The Affordable Care Act Tax Credit Subsidies Are Constitutional
In King v. Burwell, a divided Court ruled that all tax subsidies granted under the healthcare law are legal. Had the Court ruled otherwise, the sweeping healthcare reform law may have been in jeopardy.
The Facts of the Case
The latest ACA lawsuit before the Supreme Court specifically addresses whether regulations promulgated by the Internal Revenue Service (IRS) can extend tax-credit subsidies to coverage purchased through exchanges established by the federal government under Section 1321 of the ACA. Under the statute, tax credits are available for health insurance that is purchased through an exchange “established by the State”. However, after most states failed to create their own marketplaces, the IRS extended the subsidies to insurance purchased through the federal government’s exchange, which is operated via Healthcare.gov.
To date, more than six million people have purchased insurance through the federal exchange, the majority of whom received the tax subsidy. Four individuals who live in Virginia, which has a Federal Exchange, challenged the IRS regulations because they do not wish to purchase health insurance. The district court dismissed the suit, and the Fourth Circuit Court of Appeals affirmed. It concluded that because the ACA was ambiguous, courts should defer the IRS’s interpretation. Although a circuit split had not yet developed, the U.S. Supreme Court elected to intervene.
The Majority’s Decision
By a vote of 6-3, the Court upheld the availability of tax subsidies to everyone who purchased insurance via an exchange. Chief Justice John G. Roberts, Jr. wrote for the majority and was joined by Justices Stephen G. Breyer, Ruth Bader Ginsburg, Elena Kagan, Anthony M. Kennedy, and Sonia Sotomayor.
In its opinion, the majority chastised Congress for writing the law so ambiguously that the Court had to intervene. As the opinion acknowledged, the definition of “State” is difficult to discern from the text of the ACA, noting that the phrase “established by the State” may be “limited in its reach to State Exchanges. But it could also refer to all Exchanges—both State and Federal—for purposes of the tax credits.”

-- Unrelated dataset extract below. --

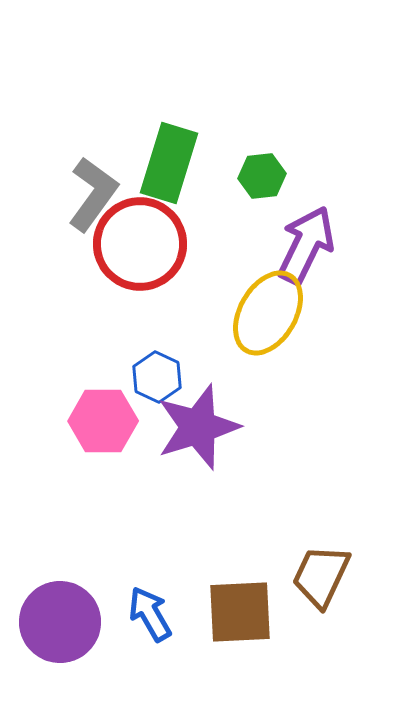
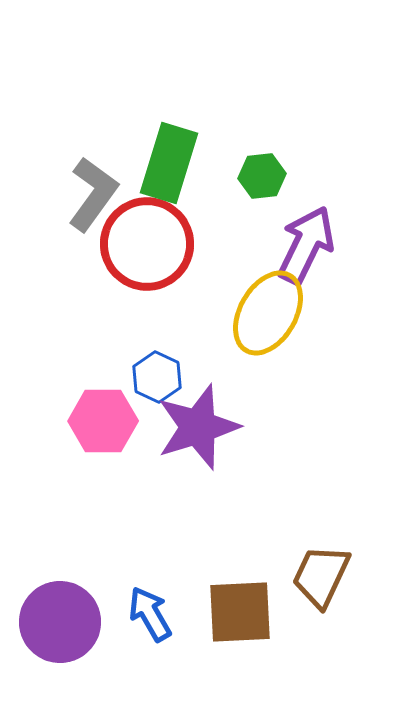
red circle: moved 7 px right
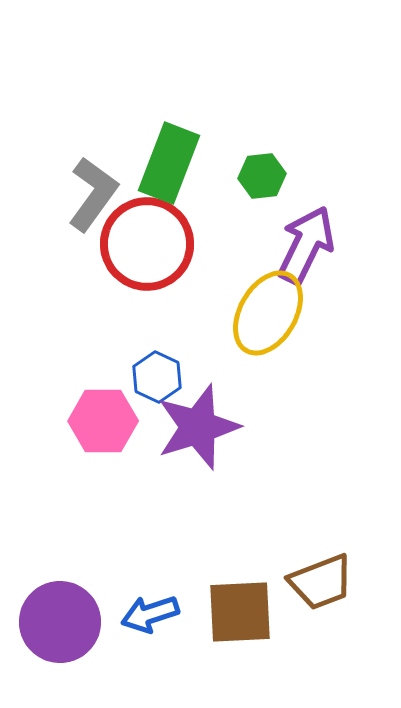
green rectangle: rotated 4 degrees clockwise
brown trapezoid: moved 6 px down; rotated 136 degrees counterclockwise
blue arrow: rotated 78 degrees counterclockwise
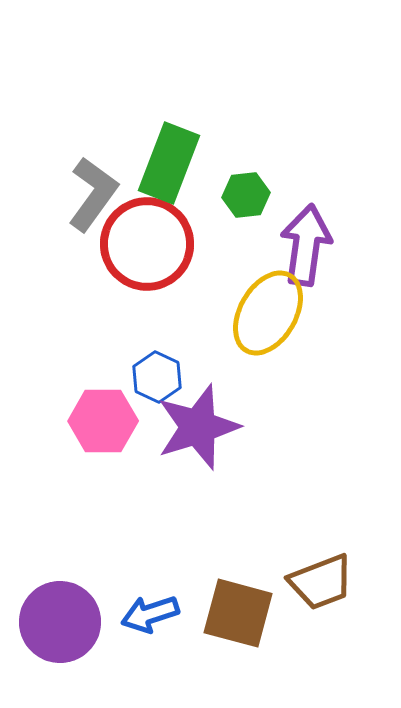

Since the text of the statute was ambiguous, the majority looked to the broader structure and intent of the ACA. It ultimately concluded that it was implausible that Congress intended for tax subsidies to only apply to insurance coverage obtained through state exchanges, noting that the challengers’ interpretation of the law would “destabilize the individual insurance market in any State with a Federal Exchange, and likely create the very ‘death spirals’ that Congress designed the Act to avoid.”
As Chief Justice Roberts further explained: “Congress passed the Affordable Care Act to improve health insurance markets, not to destroy them. If at all possible, we must interpret the Act in a way that is consistent with the former, and avoids the latter.”
The Dissent
Justice Antonin Scalia authored the dissent, which was joined by Justices Samuel A. Alito, Jr. and Clarence Thomas. In his strongly worded opinion, Justice Scalia criticized the majority for again bending over backwards to save the health care law, lamenting that “words no longer have meaning if an Exchange that is not established by the State is ‘established by the State.’” He even came up with his own nickname for it — “SCOTUScare.”